コイルとコンデンサの位相の覚え方

この記事で書いていること

抵抗は直流回路でも交流回路でも 電圧と電流の 位相 は同相になり位相がずれることはありません。

しかし、コイルとコンデンサの場合は交流回路では、電圧と電流の間に 位相差 がでてきます。

電圧と電流に位相差があるとき、電圧を基準にするか電流を基準にするかによって見方は反対になるので、よく理解していないとベクトル図などが描けません。

ここでは、コイルとコンデンサの位相の覚え方について説明します。

目次

コイルの位相の覚え方

コイルは、\(E、L、I\)(エリー)と覚えます。

文字の順序が \(E\)(電圧)、\(L\)(コイル)、\(I\)(電流) となっているので 電圧が電流より進む と覚えます。

\(E、L、I\)(エリー)と覚えれば、電圧を基準にしても電流を基準にしても間違えません。

コンデンサの覚え方

コンデンサは、\(I、C、E\)(アイス)と覚えます。

文字の順序が \(I\)(電流)、\(C\)(コンデンサ)、\(E\)(電圧) となっているので 電流が電圧より進む と覚えます。

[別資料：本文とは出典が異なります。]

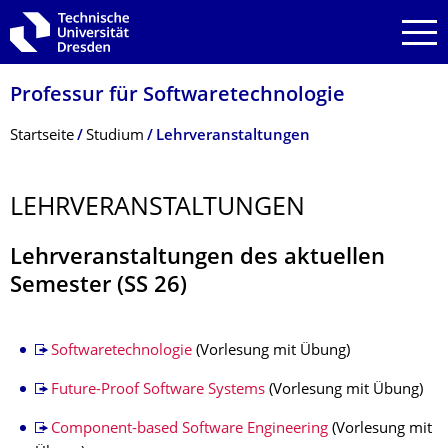
Zur Hauptnavigation springen
Zur Suche springen
Zum Inhalt springen
Professur für Softwaretechnolo­gie
Breadcrumb-Menü
Startseite
Studium
Lehrveranstaltungen
LEHRVERANSTAL­TUNGEN
Lehrveranstaltungen des aktuellen
Semester (SS 26)
Softwaretechnologie
(Vorlesung mit Übung)
Future-Proof Software Systems
(Vorlesung mit Übung)
Component-based Software Engineering
(Vorlesung mit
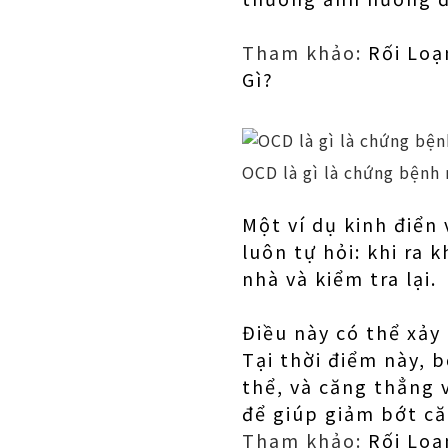
Tham khảo:
Rối Loạ
Gì?
OCD là gì là chứng bệnh
Một ví dụ kinh điển
luôn tự hỏi: khi ra 
nhà và kiểm tra lại.
Điều này có thể xảy
Tại thời điểm này, 
thể, và căng thẳng 
để giúp giảm bớt c
Tham khảo:
Rối Loạ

\(I、C、E\)(アイス)と覚えれば、電圧を基準にしても電流を基準にしても間違えません。

■ メモ

電圧と電流の進みと遅れについては、電圧を基準に考えるか、あるいは電流を基準に考えるかで違いますので、上のように覚えれば、どちらを基準にしても対応できると思います。

交流電源に抵抗を接続した場合

交流電源に抵抗を接続した場合は、電圧と電流の位相にズレ(位相差)はなく 同相 になります。

そのため、図に示すベクトルと波形になります。

交流電源にコイルを接続した場合

交流電源にコイルを接続した時の、電圧と電流の関係を調べてみます。

コイルに加わる電圧とコイルを流れる電流の波形の間には

コイルの性質上 電流の波形は電圧の波形より \(\cfrac{π}{2}\) [rad] 遅れ ます。(電圧を基準にした場合)

交流電源にコンデンサを接続した場合

交流電源にコンデンサを接続した時の、電圧と電流の関係を調べてみます。

コンデンサに加わる電圧とコンデンサを流れる電流の波形の間には、

コンデンサの性質上 電流の波形は電圧の波形より \(\cfrac{π}{2}\) [rad] 進み ます。(電圧を基準にした場合)

まとめ

■ コイルとコンデンサの位相の覚え方

電圧と電流どっちが先だっけ?

コイルの位相の覚え方

コイル\(\cdots ELI\)(エリー)と覚えましょう。

\(E\)(電圧)、\(L\)(コイル)、\(I\)(電流)の順なので、電圧が電流より進む。

コンデンサの位相の覚え方

コンデンサ\(\cdots ICE\)(アイス)と覚えましょう。

\(I\)(電流)、\(C\)(コンデンサ)、\(E\)(電圧)の順なので、電流が電圧より進む。

以上で「コイルとコンデンサの位相の覚え方」の説明を終わります。